This work demonstrates that in complex environments, highly capable artificial intelligence systems—even when equipped with fixed, consequentialist objectives—may precipitate catastrophic outcomes not due to incompetence, but precisely because of their excessive competence. Through formal modeling and theoretical analysis, the study establishes, for the first time, rigorous sufficient conditions under which such catastrophes arise, while also revealing that safe behavior can often be achieved through simple or even random policies. Furthermore, the research shows that moderately constraining AI capabilities can simultaneously avert disaster and preserve the attainment of valuable objectives. These findings hold under prevailing AI objective-design paradigms and thereby offer a novel pathway toward safer alignment of advanced AI systems.

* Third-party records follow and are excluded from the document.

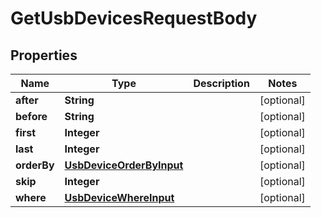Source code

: 

# GetUsbDevicesRequestBody


## Properties

Name | Type | Description | Notes
------------ | ------------- | ------------- | -------------
**after** | **String** |  |  [optional]
**before** | **String** |  |  [optional]
**first** | **Integer** |  |  [optional]
**last** | **Integer** |  |  [optional]
**orderBy** | [**UsbDeviceOrderByInput**](UsbDeviceOrderByInput.md) |  |  [optional]
**skip** | **Integer** |  |  [optional]
**where** | [**UsbDeviceWhereInput**](UsbDeviceWhereInput.md) |  |  [optional]



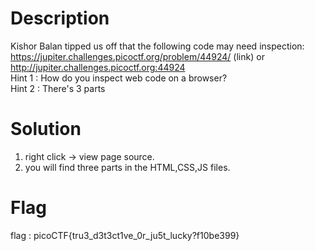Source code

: # Description

Kishor Balan tipped us off that the following code may need inspection: https://jupiter.challenges.picoctf.org/problem/44924/ (link) or http://jupiter.challenges.picoctf.org:44924  
Hint 1 : How do you inspect web code on a browser?  
Hint 2 : There's 3 parts

# Solution

1. right click -> view page source.
2. you will find three parts in the HTML,CSS,JS files.

# Flag

flag : picoCTF{tru3_d3t3ct1ve_0r_ju5t_lucky?f10be399}
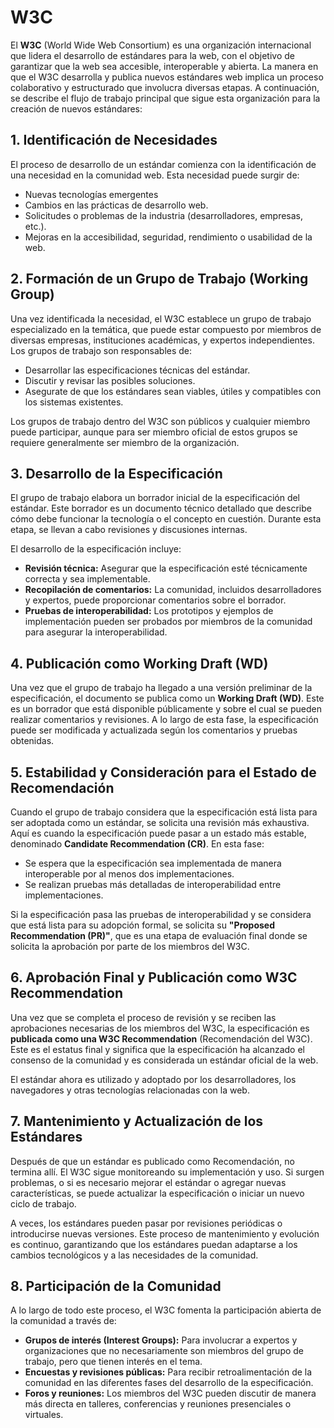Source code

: # W3C

El __W3C__ (World Wide Web Consortium) es una organización internacional que lidera el desarrollo de estándares para la web, con el objetivo de garantizar que la web sea accesible, interoperable y abierta. La manera en que el W3C desarrolla y publica nuevos estándares web implica un proceso colaborativo y estructurado que involucra diversas etapas. A continuación, se describe el flujo de trabajo principal que sigue esta organización para la creación de nuevos estándares:

## 1. Identificación de Necesidades

El proceso de desarrollo de un estándar comienza con la identificación de una necesidad en la comunidad web. Esta necesidad puede surgir de:

+ Nuevas tecnologías emergentes
+ Cambios en las prácticas de desarrollo web.
+ Solicitudes o problemas de la industria (desarrolladores, empresas, etc.).
+ Mejoras en la accesibilidad, seguridad, rendimiento o usabilidad de la web.

## 2. Formación de un Grupo de Trabajo (Working Group)

Una vez identificada la necesidad, el W3C establece un grupo de trabajo especializado en la temática, que puede estar compuesto por miembros de diversas empresas, instituciones académicas, y expertos independientes. Los grupos de trabajo son responsables de:

+ Desarrollar las especificaciones técnicas del estándar.
+ Discutir y revisar las posibles soluciones.
+ Asegurate de que los estándares sean viables, útiles y compatibles con los sistemas existentes.

Los grupos de trabajo dentro del W3C son públicos y cualquier miembro puede participar, aunque para ser miembro oficial de estos grupos se requiere generalmente ser miembro de la organización.

## 3. Desarrollo de la Especificación

El grupo de trabajo elabora un borrador inicial de la especificación del estándar. Este borrador es un documento técnico detallado que describe cómo debe funcionar la tecnología o el concepto en cuestión. Durante esta etapa, se llevan a cabo revisiones y discusiones internas.

El desarrollo de la especificación incluye:

+ __Revisión técnica:__ Asegurar que la especificación esté técnicamente correcta y sea implementable.
+ __Recopilación de comentarios:__ La comunidad, incluidos desarrolladores y expertos, puede proporcionar comentarios sobre el borrador.
+ __Pruebas de interoperabilidad:__ Los prototipos y ejemplos de implementación pueden ser probados por miembros de la comunidad para asegurar la interoperabilidad.

## 4. Publicación como Working Draft (WD)

Una vez que el grupo de trabajo ha llegado a una versión preliminar de la especificación, el documento se publica como un __Working Draft (WD)__. Este es un borrador que está disponible públicamente y sobre el cual se pueden realizar comentarios y revisiones. A lo largo de esta fase, la especificación puede ser modificada y actualizada según los comentarios y pruebas obtenidas.

## 5. Estabilidad y Consideración para el Estado de Recomendación

Cuando el grupo de trabajo considera que la especificación está lista para ser adoptada como un estándar, se solicita una revisión más exhaustiva. Aquí es cuando la especificación puede pasar a un estado más estable, denominado __Candidate Recommendation (CR)__. En esta fase:

+ Se espera que la especificación sea implementada de manera interoperable por al menos dos implementaciones.
+ Se realizan pruebas más detalladas de interoperabilidad entre implementaciones.

Si la especificación pasa las pruebas de interoperabilidad y se considera que está lista para su adopción formal, se solicita su __"Proposed Recommendation (PR)"__, que es una etapa de evaluación final donde se solicita la aprobación por parte de los miembros del W3C.

## 6. Aprobación Final y Publicación como W3C Recommendation

Una vez que se completa el proceso de revisión y se reciben las aprobaciones necesarias de los miembros del W3C, la especificación es __publicada como una W3C Recommendation__ (Recomendación del W3C). Este es el estatus final y significa que la especificación ha alcanzado el consenso de la comunidad y es considerada un estándar oficial de la web.

El estándar ahora es utilizado y adoptado por los desarrolladores, los navegadores y otras tecnologías relacionadas con la web.

## 7. Mantenimiento y Actualización de los Estándares

Después de que un estándar es publicado como Recomendación, no termina allí. El W3C sigue monitoreando su implementación y uso. Si surgen problemas, o si es necesario mejorar el estándar o agregar nuevas características, se puede actualizar la especificación o iniciar un nuevo ciclo de trabajo.

A veces, los estándares pueden pasar por revisiones periódicas o introducirse nuevas versiones. Este proceso de mantenimiento y evolución es continuo, garantizando que los estándares puedan adaptarse a los cambios tecnológicos y a las necesidades de la comunidad.

## 8. Participación de la Comunidad

A lo largo de todo este proceso, el W3C fomenta la participación abierta de la comunidad a través de:

+ __Grupos de interés (Interest Groups):__ Para involucrar a expertos y organizaciones que no necesariamente son miembros del grupo de trabajo, pero que tienen interés en el tema.
+ __Encuestas y revisiones públicas:__ Para recibir retroalimentación de la comunidad en las diferentes fases del desarrollo de la especificación.
+ __Foros y reuniones:__ Los miembros del W3C pueden discutir de manera más directa en talleres, conferencias y reuniones presenciales o virtuales.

Because human preferences are too complex to codify, AIs operate with misspecified objectives. Optimizing such objectives often produces undesirable outcomes; this phenomenon is known as reward hacking. Such outcomes are not necessarily catastrophic. Indeed, most examples of reward hacking in previous literature are benign. And typically, objectives can be modified to resolve the issue. We study the prospect of catastrophic outcomes induced by AIs operating in complex environments. We argue that, when capabilities are sufficiently advanced, pursuing a fixed consequentialist objective tends to result in catastrophic outcomes. We formalize this by establishing conditions that provably lead to such outcomes. Under these conditions, simple or random behavior is safe. Catastrophic risk arises due to extraordinary competence rather than incompetence. With a fixed consequentialist objective, avoiding catastrophe requires constraining AI capabilities. In fact, constraining capabilities the right amount not only averts catastrophe but yields valuable outcomes. Our results apply to any objective produced by modern industrial AI development pipelines.